User-specific clock synchronicity accuracy level | Number of devices in one communication group for clock synchronisation | 5GS synchronicity budget requirement (note 1) | Service area | Scenario |
1 | up to 300 UEs | ≤ 900 ns | ≤ 100 m x 100 m | Motion control Control-to-control communication for industrial controller |
2 | up to 300 UEs | ≤ 900 ns | ≤ 1,000 m x 100 m | Control-to-control communication for industrial controller |
3 | up to 10 UEs | < 10 µs | ≤ 2,500 m2 | High data rate video streaming |
3a | up to 100 UEs | < 1 µs | ≤ 10 km2 | AVPROD synchronisation and packet timing |
4 | up to 100 UEs | < 1 µs | < 20 km2 | Smart Grid: synchronicity between PMUs |
4a | up to 100 UEs | < 250 ns to 1 µs | < 20 km² | Smart Grid: IEC 61850-9-2 Sampled Values |
4b | up to 100 UEs | <10-20 µs | < 20 km² | Smart Grid: IEC 61850-9-2 Sampled Values – Power system protection in digital substation |
4c | 54/km² (note 2) 78/km2 (note 3) | < 10 µs | several km² | Smart Grid: Intelligent Distributed Feeder Automation |
4d | up to 100 UEs | <1 ms | < 20 km² | Smart Grid: IEC 61850-9-2 Sampled Values – Event reporting and Disturbance recording |
5 | up to 10 UEs | < 50 µs | 400 km | Telesurgery and telediagnosis |
NOTE 1: The clock synchronicity requirement refers to the clock synchronicity budget for the 5G system, as described in Clause 5.6.1. NOTE 2: When the distributed terminals are deployed along overhead line, about 54 terminals will be distributed along overhead lines in one square kilometre. The resulting power load density is 20 MW/km2. NOTE 3: When the distributed terminals are deployed in power distribution cabinets, there are about 78 terminals in one square kilometre. The resulting power load density is 20 MW/km2 |
With all these complexities, 5G networks are now being enhanced to be able to address many new verticals and industrial mission-critical use cases.
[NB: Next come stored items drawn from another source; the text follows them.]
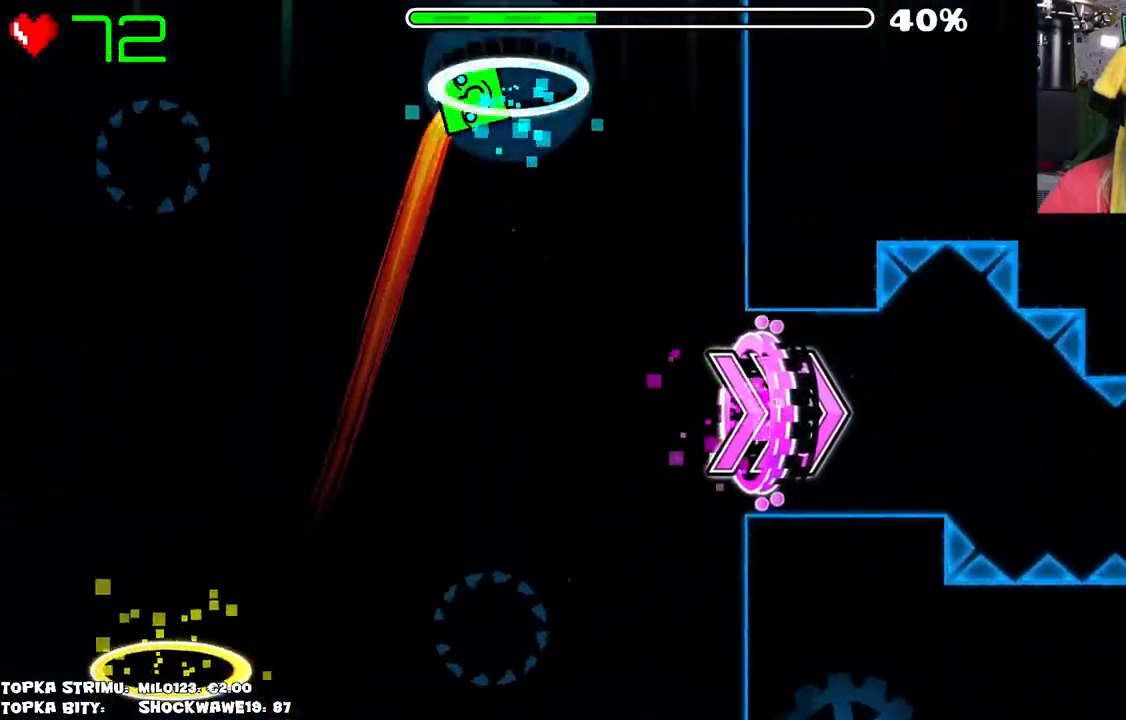
{"keys": [], "mouse": [], "events": []}
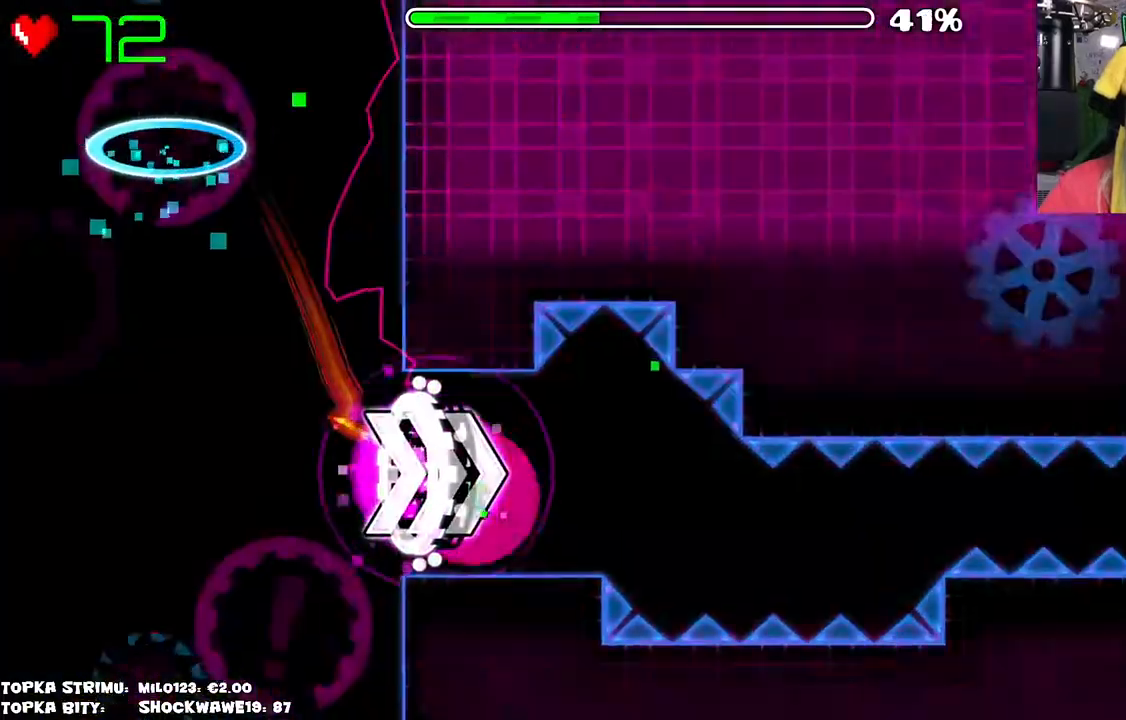
{"keys": [], "mouse": [], "events": [[283, "mouse_left", "down"], [383, "mouse_left", "up"]]}
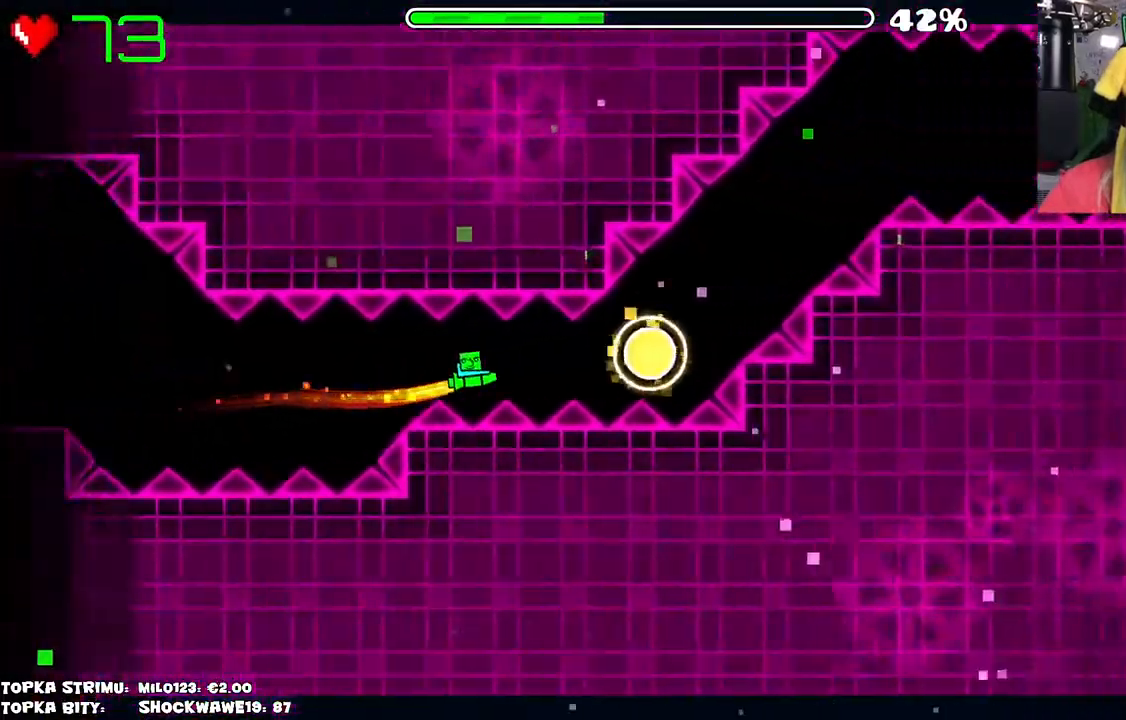
{"keys": [], "mouse": [], "events": [[16, "mouse_left", "down"], [133, "mouse_left", "up"], [266, "mouse_left", "down"], [366, "mouse_left", "up"]]}
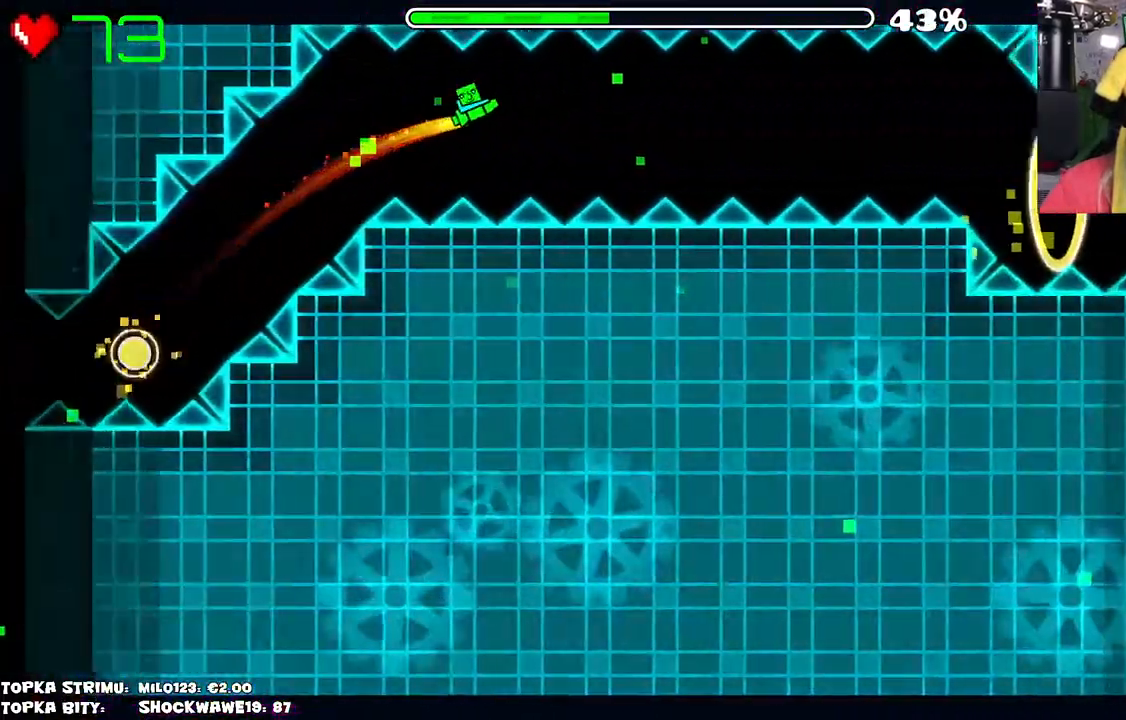
{"keys": [], "mouse": ["left"], "events": [[316, "mouse_left", "down"], [416, "mouse_left", "up"], [466, "mouse_left", "down"]]}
Beginning in Third Generation Partnership Project (3GPP) Release- 16 and further enhanced in Release-17, technologies in Ultra-Reliable Low Latency Communication (URLLC) and Time Sensitive Network (TSN) standards have been created to specifically address these industrial vertical use case needs.
Momentum in finding industrial and automated solutions is pervasive as the Institute of Electrical and Electronics Engineers Time-Sensitive Networking (IEEE 802.1 TSN) standard provides a potential converged networking technology for factories to enable deterministic and low-latency communication in delay-sensitive industrial applications. Due to its ability to provide flexible wireless data access and full connectivity for a smart factory, IEEE 802.1 TSN is looking like an attractive addition to Precision Time Protocol (PTP) or its variants, such as IEEE 802.1AS, which requires wired ethernet connectivity.
Overall, we are just beginning to tap into the capabilities that 5G networks have to offer when it comes to precision timing and Timing as a Service (TaaS). Over the coming years, as business requirements are fleshed out and 5G-based timing systems integrated into processes, we could see many new doors opened with automation. We are only on the cusp of some great things. Let’s see what the future will bring.